Problem details: Reproduce the entries below verbatim, starting with the line that contains "Calculate a 3D bounding box for the column [1264,662,1311,963]." and continuing through the end of the entries.

Extracted data:

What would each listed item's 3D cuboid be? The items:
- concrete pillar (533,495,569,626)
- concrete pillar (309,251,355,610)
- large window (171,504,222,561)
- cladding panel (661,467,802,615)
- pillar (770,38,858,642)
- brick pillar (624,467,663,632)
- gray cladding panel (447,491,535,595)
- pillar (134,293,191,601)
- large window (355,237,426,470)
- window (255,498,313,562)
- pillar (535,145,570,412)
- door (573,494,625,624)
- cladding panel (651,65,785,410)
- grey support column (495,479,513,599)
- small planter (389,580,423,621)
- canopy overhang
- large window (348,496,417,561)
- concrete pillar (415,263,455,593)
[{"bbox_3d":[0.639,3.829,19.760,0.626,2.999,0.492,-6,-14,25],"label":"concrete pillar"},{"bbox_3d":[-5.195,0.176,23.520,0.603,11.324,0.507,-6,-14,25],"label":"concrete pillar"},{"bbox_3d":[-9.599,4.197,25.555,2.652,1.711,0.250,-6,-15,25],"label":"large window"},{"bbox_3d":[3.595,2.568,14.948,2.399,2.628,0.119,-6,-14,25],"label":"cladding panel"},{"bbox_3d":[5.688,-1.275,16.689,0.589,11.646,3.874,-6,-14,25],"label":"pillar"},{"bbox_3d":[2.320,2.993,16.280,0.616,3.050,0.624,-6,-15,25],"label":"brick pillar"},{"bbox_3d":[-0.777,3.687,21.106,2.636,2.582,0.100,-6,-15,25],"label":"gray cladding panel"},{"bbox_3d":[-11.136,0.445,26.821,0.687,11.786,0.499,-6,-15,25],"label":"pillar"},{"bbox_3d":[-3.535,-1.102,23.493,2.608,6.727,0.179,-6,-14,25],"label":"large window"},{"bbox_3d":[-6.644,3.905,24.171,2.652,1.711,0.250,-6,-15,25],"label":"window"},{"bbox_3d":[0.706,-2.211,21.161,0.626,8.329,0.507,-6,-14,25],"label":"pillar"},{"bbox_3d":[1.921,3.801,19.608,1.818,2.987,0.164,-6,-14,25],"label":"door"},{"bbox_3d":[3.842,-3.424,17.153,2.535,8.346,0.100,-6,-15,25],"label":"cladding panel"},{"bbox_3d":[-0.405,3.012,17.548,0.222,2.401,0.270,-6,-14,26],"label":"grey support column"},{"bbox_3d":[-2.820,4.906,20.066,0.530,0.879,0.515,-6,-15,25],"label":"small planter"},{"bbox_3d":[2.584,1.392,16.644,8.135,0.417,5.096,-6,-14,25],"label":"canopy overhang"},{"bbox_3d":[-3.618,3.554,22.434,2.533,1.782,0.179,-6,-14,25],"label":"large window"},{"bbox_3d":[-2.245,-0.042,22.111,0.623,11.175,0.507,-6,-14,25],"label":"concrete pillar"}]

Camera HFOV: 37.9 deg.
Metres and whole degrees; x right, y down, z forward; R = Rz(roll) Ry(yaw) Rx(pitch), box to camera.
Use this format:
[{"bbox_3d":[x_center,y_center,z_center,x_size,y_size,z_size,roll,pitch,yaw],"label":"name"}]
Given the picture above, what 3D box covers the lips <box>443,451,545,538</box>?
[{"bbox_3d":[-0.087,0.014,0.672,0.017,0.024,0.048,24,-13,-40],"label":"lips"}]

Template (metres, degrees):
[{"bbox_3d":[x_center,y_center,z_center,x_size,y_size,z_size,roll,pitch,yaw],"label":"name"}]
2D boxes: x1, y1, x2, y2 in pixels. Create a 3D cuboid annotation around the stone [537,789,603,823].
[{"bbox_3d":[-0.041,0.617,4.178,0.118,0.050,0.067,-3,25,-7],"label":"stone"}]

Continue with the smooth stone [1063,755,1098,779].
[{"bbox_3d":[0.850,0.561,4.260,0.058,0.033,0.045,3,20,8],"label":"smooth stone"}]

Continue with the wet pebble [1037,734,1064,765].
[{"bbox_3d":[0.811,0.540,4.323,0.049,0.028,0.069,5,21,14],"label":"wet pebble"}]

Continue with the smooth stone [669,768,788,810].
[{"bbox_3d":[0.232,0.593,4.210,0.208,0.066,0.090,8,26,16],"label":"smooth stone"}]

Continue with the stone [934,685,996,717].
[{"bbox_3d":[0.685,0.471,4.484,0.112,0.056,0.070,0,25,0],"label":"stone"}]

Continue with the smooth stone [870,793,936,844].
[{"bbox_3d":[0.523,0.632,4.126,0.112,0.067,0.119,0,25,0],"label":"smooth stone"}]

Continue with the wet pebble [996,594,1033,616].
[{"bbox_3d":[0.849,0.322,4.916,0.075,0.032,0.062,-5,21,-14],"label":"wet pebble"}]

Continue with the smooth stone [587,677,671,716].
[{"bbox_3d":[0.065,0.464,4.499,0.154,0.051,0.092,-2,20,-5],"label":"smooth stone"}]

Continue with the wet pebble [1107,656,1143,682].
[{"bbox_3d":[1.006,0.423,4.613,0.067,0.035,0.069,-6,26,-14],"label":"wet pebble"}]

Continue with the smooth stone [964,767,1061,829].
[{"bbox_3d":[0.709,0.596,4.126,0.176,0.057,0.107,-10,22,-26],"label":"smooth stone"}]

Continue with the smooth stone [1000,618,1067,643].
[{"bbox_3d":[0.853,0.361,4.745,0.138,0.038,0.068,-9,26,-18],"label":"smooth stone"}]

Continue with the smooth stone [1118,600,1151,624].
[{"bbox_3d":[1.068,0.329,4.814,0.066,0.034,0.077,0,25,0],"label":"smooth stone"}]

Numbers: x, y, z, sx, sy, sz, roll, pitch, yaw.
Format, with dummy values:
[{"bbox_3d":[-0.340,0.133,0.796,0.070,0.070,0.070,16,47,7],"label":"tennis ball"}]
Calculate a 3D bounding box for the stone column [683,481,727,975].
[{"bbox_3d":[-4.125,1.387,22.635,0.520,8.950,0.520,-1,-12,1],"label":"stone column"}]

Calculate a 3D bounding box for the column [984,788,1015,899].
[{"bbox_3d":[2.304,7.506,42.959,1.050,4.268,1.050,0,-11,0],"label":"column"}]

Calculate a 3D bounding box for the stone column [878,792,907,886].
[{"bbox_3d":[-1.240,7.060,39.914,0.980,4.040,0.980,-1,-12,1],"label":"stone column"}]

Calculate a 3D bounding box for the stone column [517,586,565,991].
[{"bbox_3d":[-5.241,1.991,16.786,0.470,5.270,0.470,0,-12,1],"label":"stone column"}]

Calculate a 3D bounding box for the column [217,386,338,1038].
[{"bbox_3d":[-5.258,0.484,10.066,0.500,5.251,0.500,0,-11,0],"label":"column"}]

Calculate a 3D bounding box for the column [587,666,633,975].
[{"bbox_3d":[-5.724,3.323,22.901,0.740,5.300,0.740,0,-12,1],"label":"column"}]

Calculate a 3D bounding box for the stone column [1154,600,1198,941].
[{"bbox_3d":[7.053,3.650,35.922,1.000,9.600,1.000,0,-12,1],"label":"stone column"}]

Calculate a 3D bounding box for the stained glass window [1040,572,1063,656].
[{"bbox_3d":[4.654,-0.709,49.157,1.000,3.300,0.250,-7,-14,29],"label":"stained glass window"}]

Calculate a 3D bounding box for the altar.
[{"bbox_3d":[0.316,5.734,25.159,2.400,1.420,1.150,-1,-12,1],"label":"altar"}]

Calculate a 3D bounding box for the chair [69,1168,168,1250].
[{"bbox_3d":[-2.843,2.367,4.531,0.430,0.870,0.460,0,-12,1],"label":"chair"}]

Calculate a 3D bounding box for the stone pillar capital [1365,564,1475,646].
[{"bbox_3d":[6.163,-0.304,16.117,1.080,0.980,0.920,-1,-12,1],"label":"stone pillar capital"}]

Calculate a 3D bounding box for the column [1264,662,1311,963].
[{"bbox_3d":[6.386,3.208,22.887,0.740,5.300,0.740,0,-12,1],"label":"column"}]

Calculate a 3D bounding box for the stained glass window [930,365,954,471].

Solution for this exercise:
Calculate a 3D bounding box for the column [1264,662,1311,963].
[{"bbox_3d":[6.386,3.208,22.887,0.740,5.300,0.740,0,-12,1],"label":"column"}]

Calculate a 3D bounding box for the stained glass window [930,365,954,471].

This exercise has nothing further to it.